**TASK OBJECTIVE:** Say the data back exactly as it is written below.

Saved entries:

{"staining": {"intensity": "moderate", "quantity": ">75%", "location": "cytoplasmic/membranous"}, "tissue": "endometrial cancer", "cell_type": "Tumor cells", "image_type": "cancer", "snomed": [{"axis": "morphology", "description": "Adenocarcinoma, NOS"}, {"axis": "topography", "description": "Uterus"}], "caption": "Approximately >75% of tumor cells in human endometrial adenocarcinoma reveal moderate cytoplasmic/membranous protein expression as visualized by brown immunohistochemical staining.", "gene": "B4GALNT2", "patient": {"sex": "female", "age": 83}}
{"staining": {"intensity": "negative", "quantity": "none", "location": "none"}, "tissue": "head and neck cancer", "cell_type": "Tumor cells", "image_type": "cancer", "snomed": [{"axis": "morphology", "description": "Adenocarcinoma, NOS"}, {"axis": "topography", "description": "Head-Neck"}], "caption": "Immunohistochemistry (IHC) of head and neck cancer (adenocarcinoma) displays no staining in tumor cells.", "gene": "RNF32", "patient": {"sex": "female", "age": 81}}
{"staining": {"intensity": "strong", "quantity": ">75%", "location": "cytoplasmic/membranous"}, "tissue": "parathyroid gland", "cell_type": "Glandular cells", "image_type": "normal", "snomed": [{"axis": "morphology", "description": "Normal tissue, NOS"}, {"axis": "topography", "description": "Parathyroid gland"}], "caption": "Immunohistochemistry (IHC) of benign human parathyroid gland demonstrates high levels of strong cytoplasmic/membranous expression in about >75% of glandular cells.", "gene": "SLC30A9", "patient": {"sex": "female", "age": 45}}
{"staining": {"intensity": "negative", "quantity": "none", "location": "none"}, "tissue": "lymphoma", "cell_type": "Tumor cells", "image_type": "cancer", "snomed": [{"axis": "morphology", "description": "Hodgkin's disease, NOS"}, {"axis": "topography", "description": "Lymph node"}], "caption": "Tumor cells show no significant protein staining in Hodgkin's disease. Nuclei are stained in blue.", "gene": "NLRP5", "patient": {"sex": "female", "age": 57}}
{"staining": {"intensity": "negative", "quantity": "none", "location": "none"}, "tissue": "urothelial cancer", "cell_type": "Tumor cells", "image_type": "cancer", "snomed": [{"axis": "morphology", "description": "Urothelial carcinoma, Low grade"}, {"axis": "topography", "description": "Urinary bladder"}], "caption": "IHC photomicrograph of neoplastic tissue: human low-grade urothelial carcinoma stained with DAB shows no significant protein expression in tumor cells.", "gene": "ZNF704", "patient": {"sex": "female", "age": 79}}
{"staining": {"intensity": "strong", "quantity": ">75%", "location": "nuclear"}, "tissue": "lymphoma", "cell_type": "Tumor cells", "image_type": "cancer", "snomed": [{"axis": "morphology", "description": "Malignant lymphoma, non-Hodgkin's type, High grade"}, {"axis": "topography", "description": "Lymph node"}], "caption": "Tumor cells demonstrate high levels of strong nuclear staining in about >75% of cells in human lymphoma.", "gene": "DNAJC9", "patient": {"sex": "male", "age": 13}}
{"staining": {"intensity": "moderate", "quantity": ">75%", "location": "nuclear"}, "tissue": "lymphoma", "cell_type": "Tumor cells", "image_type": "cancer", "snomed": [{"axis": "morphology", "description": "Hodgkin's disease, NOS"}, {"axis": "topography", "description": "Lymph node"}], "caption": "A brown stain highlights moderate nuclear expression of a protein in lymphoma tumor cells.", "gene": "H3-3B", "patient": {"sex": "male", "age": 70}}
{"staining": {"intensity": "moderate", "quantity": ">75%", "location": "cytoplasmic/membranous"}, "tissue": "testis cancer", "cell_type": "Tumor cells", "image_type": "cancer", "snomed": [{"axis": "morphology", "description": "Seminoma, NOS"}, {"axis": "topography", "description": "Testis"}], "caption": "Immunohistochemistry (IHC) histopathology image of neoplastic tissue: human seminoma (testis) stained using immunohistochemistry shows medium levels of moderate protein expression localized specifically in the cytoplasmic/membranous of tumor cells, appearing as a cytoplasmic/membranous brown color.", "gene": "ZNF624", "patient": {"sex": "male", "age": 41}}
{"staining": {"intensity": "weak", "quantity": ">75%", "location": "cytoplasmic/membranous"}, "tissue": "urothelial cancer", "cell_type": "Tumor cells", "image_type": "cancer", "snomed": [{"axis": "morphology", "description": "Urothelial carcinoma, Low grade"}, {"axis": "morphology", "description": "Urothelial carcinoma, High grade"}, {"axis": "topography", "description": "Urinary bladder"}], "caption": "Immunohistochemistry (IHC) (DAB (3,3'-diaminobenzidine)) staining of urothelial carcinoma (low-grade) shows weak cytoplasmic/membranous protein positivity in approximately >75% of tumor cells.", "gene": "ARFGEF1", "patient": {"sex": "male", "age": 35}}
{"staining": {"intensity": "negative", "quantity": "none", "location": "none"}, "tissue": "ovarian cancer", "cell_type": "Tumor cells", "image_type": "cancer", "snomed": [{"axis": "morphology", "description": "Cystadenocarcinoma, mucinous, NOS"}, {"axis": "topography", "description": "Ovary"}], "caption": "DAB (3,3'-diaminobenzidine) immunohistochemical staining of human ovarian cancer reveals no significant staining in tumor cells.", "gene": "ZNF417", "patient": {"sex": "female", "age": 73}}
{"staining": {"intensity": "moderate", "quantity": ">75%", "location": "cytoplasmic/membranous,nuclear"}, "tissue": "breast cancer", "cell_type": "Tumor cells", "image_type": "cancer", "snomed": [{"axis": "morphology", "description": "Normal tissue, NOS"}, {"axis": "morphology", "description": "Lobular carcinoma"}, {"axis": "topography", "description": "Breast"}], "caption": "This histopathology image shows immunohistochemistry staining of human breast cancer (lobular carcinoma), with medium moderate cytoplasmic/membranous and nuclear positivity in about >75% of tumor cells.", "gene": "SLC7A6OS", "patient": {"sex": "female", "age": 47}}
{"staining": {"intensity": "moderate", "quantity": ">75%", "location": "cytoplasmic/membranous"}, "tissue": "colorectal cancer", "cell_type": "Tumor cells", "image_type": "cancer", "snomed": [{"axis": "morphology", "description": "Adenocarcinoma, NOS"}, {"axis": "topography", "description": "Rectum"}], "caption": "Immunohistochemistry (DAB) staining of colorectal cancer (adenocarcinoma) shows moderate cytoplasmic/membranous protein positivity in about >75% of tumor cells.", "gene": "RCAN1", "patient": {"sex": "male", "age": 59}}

**SOLUTION TO THIS TASK:**
{"staining": {"intensity": "moderate", "quantity": ">75%", "location": "cytoplasmic/membranous"}, "tissue": "endometrial cancer", "cell_type": "Tumor cells", "image_type": "cancer", "snomed": [{"axis": "morphology", "description": "Adenocarcinoma, NOS"}, {"axis": "topography", "description": "Uterus"}], "caption": "Approximately >75% of tumor cells in human endometrial adenocarcinoma reveal moderate cytoplasmic/membranous protein expression as visualized by brown immunohistochemical staining.", "gene": "B4GALNT2", "patient": {"sex": "female", "age": 83}}
{"staining": {"intensity": "negative", "quantity": "none", "location": "none"}, "tissue": "head and neck cancer", "cell_type": "Tumor cells", "image_type": "cancer", "snomed": [{"axis": "morphology", "description": "Adenocarcinoma, NOS"}, {"axis": "topography", "description": "Head-Neck"}], "caption": "Immunohistochemistry (IHC) of head and neck cancer (adenocarcinoma) displays no staining in tumor cells.", "gene": "RNF32", "patient": {"sex": "female", "age": 81}}
{"staining": {"intensity": "strong", "quantity": ">75%", "location": "cytoplasmic/membranous"}, "tissue": "parathyroid gland", "cell_type": "Glandular cells", "image_type": "normal", "snomed": [{"axis": "morphology", "description": "Normal tissue, NOS"}, {"axis": "topography", "description": "Parathyroid gland"}], "caption": "Immunohistochemistry (IHC) of benign human parathyroid gland demonstrates high levels of strong cytoplasmic/membranous expression in about >75% of glandular cells.", "gene": "SLC30A9", "patient": {"sex": "female", "age": 45}}
{"staining": {"intensity": "negative", "quantity": "none", "location": "none"}, "tissue": "lymphoma", "cell_type": "Tumor cells", "image_type": "cancer", "snomed": [{"axis": "morphology", "description": "Hodgkin's disease, NOS"}, {"axis": "topography", "description": "Lymph node"}], "caption": "Tumor cells show no significant protein staining in Hodgkin's disease. Nuclei are stained in blue.", "gene": "NLRP5", "patient": {"sex": "female", "age": 57}}
{"staining": {"intensity": "negative", "quantity": "none", "location": "none"}, "tissue": "urothelial cancer", "cell_type": "Tumor cells", "image_type": "cancer", "snomed": [{"axis": "morphology", "description": "Urothelial carcinoma, Low grade"}, {"axis": "topography", "description": "Urinary bladder"}], "caption": "IHC photomicrograph of neoplastic tissue: human low-grade urothelial carcinoma stained with DAB shows no significant protein expression in tumor cells.", "gene": "ZNF704", "patient": {"sex": "female", "age": 79}}
{"staining": {"intensity": "strong", "quantity": ">75%", "location": "nuclear"}, "tissue": "lymphoma", "cell_type": "Tumor cells", "image_type": "cancer", "snomed": [{"axis": "morphology", "description": "Malignant lymphoma, non-Hodgkin's type, High grade"}, {"axis": "topography", "description": "Lymph node"}], "caption": "Tumor cells demonstrate high levels of strong nuclear staining in about >75% of cells in human lymphoma.", "gene": "DNAJC9", "patient": {"sex": "male", "age": 13}}
{"staining": {"intensity": "moderate", "quantity": ">75%", "location": "nuclear"}, "tissue": "lymphoma", "cell_type": "Tumor cells", "image_type": "cancer", "snomed": [{"axis": "morphology", "description": "Hodgkin's disease, NOS"}, {"axis": "topography", "description": "Lymph node"}], "caption": "A brown stain highlights moderate nuclear expression of a protein in lymphoma tumor cells.", "gene": "H3-3B", "patient": {"sex": "male", "age": 70}}
{"staining": {"intensity": "moderate", "quantity": ">75%", "location": "cytoplasmic/membranous"}, "tissue": "testis cancer", "cell_type": "Tumor cells", "image_type": "cancer", "snomed": [{"axis": "morphology", "description": "Seminoma, NOS"}, {"axis": "topography", "description": "Testis"}], "caption": "Immunohistochemistry (IHC) histopathology image of neoplastic tissue: human seminoma (testis) stained using immunohistochemistry shows medium levels of moderate protein expression localized specifically in the cytoplasmic/membranous of tumor cells, appearing as a cytoplasmic/membranous brown color.", "gene": "ZNF624", "patient": {"sex": "male", "age": 41}}
{"staining": {"intensity": "weak", "quantity": ">75%", "location": "cytoplasmic/membranous"}, "tissue": "urothelial cancer", "cell_type": "Tumor cells", "image_type": "cancer", "snomed": [{"axis": "morphology", "description": "Urothelial carcinoma, Low grade"}, {"axis": "morphology", "description": "Urothelial carcinoma, High grade"}, {"axis": "topography", "description": "Urinary bladder"}], "caption": "Immunohistochemistry (IHC) (DAB (3,3'-diaminobenzidine)) staining of urothelial carcinoma (low-grade) shows weak cytoplasmic/membranous protein positivity in approximately >75% of tumor cells.", "gene": "ARFGEF1", "patient": {"sex": "male", "age": 35}}
{"staining": {"intensity": "negative", "quantity": "none", "location": "none"}, "tissue": "ovarian cancer", "cell_type": "Tumor cells", "image_type": "cancer", "snomed": [{"axis": "morphology", "description": "Cystadenocarcinoma, mucinous, NOS"}, {"axis": "topography", "description": "Ovary"}], "caption": "DAB (3,3'-diaminobenzidine) immunohistochemical staining of human ovarian cancer reveals no significant staining in tumor cells.", "gene": "ZNF417", "patient": {"sex": "female", "age": 73}}
{"staining": {"intensity": "moderate", "quantity": ">75%", "location": "cytoplasmic/membranous,nuclear"}, "tissue": "breast cancer", "cell_type": "Tumor cells", "image_type": "cancer", "snomed": [{"axis": "morphology", "description": "Normal tissue, NOS"}, {"axis": "morphology", "description": "Lobular carcinoma"}, {"axis": "topography", "description": "Breast"}], "caption": "This histopathology image shows immunohistochemistry staining of human breast cancer (lobular carcinoma), with medium moderate cytoplasmic/membranous and nuclear positivity in about >75% of tumor cells.", "gene": "SLC7A6OS", "patient": {"sex": "female", "age": 47}}
{"staining": {"intensity": "moderate", "quantity": ">75%", "location": "cytoplasmic/membranous"}, "tissue": "colorectal cancer", "cell_type": "Tumor cells", "image_type": "cancer", "snomed": [{"axis": "morphology", "description": "Adenocarcinoma, NOS"}, {"axis": "topography", "description": "Rectum"}], "caption": "Immunohistochemistry (DAB) staining of colorectal cancer (adenocarcinoma) shows moderate cytoplasmic/membranous protein positivity in about >75% of tumor cells.", "gene": "RCAN1", "patient": {"sex": "male", "age": 59}}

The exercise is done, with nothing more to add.